Data items:
+ + + +

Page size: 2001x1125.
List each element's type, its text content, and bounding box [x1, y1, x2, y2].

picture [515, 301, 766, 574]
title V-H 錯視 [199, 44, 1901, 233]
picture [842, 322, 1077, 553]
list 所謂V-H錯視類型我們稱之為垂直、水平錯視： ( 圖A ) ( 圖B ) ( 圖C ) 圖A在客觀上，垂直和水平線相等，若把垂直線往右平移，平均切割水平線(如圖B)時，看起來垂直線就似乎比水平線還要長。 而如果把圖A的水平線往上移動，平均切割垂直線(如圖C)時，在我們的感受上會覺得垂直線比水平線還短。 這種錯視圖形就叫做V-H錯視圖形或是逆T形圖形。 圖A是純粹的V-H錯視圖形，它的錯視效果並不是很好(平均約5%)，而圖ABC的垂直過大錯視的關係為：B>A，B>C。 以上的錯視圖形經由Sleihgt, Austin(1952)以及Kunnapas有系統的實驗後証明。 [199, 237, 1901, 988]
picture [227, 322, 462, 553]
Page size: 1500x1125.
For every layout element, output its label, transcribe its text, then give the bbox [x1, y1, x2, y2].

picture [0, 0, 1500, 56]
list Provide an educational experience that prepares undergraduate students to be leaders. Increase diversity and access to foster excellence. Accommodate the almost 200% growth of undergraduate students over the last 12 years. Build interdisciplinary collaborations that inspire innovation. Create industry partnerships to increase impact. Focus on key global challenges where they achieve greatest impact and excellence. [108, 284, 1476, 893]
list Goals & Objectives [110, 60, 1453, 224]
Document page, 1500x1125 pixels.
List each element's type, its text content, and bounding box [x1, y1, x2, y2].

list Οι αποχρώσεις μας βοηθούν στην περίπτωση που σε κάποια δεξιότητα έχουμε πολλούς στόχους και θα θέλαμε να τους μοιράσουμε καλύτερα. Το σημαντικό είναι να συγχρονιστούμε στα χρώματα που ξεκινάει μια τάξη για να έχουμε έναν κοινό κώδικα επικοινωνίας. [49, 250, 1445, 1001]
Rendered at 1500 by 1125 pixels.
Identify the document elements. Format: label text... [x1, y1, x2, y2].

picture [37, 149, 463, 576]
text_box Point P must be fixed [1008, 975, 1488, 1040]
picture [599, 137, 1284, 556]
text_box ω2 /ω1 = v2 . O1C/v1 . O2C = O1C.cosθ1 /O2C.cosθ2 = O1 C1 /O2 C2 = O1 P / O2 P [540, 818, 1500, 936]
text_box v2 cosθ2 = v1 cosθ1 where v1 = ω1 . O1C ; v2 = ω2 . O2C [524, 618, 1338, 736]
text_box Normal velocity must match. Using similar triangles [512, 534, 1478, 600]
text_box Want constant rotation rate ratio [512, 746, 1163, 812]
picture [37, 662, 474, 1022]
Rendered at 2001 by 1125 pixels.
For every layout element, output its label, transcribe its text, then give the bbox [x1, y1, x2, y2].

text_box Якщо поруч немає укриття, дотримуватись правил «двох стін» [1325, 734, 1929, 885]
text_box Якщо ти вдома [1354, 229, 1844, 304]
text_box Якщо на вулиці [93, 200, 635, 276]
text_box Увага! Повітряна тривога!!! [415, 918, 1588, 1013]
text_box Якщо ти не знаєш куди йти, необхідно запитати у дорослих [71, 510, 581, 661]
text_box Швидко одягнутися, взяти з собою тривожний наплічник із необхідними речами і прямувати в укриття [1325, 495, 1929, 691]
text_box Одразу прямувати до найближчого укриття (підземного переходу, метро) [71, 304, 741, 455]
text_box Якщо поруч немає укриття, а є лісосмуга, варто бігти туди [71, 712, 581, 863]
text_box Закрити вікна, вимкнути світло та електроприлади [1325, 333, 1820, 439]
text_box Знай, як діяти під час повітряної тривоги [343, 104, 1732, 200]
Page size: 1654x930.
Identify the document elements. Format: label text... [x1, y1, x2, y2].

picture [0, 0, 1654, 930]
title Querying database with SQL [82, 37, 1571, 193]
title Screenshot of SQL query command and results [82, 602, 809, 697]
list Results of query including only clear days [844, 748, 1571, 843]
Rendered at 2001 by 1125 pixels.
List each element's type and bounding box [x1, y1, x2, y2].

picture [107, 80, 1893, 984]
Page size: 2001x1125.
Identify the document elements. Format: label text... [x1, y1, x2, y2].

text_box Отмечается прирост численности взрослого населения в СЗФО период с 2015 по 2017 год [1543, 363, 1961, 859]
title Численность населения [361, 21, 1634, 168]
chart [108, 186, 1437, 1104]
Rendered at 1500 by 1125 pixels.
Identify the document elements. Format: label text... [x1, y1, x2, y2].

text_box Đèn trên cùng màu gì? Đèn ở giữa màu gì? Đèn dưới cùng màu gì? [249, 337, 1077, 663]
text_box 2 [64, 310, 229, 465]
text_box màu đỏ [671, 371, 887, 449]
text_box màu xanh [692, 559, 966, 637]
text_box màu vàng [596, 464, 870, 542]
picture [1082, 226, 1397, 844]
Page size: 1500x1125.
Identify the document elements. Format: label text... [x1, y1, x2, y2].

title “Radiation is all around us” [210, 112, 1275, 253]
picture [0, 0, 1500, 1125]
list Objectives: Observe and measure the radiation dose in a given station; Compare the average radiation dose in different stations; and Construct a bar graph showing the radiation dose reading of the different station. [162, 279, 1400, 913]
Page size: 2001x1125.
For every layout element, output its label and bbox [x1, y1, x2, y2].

+ + + +

PROMPT → In restating the data, begin at its first line, reproduce each line word for word, and conclude with the line that contains "Document page, 1500x1125 pixels.".

ANSWER TO THIS EXERCISE →
Page size: 2001x1125.
List each element's type, its text content, and bounding box [x1, y1, x2, y2].

picture [515, 301, 766, 574]
title V-H 錯視 [199, 44, 1901, 233]
picture [842, 322, 1077, 553]
list 所謂V-H錯視類型我們稱之為垂直、水平錯視： ( 圖A ) ( 圖B ) ( 圖C ) 圖A在客觀上，垂直和水平線相等，若把垂直線往右平移，平均切割水平線(如圖B)時，看起來垂直線就似乎比水平線還要長。 而如果把圖A的水平線往上移動，平均切割垂直線(如圖C)時，在我們的感受上會覺得垂直線比水平線還短。 這種錯視圖形就叫做V-H錯視圖形或是逆T形圖形。 圖A是純粹的V-H錯視圖形，它的錯視效果並不是很好(平均約5%)，而圖ABC的垂直過大錯視的關係為：B>A，B>C。 以上的錯視圖形經由Sleihgt, Austin(1952)以及Kunnapas有系統的實驗後証明。 [199, 237, 1901, 988]
picture [227, 322, 462, 553]
Page size: 1500x1125.
For every layout element, output its label, transcribe its text, then give the bbox [x1, y1, x2, y2].

picture [0, 0, 1500, 56]
list Provide an educational experience that prepares undergraduate students to be leaders. Increase diversity and access to foster excellence. Accommodate the almost 200% growth of undergraduate students over the last 12 years. Build interdisciplinary collaborations that inspire innovation. Create industry partnerships to increase impact. Focus on key global challenges where they achieve greatest impact and excellence. [108, 284, 1476, 893]
list Goals & Objectives [110, 60, 1453, 224]
Document page, 1500x1125 pixels.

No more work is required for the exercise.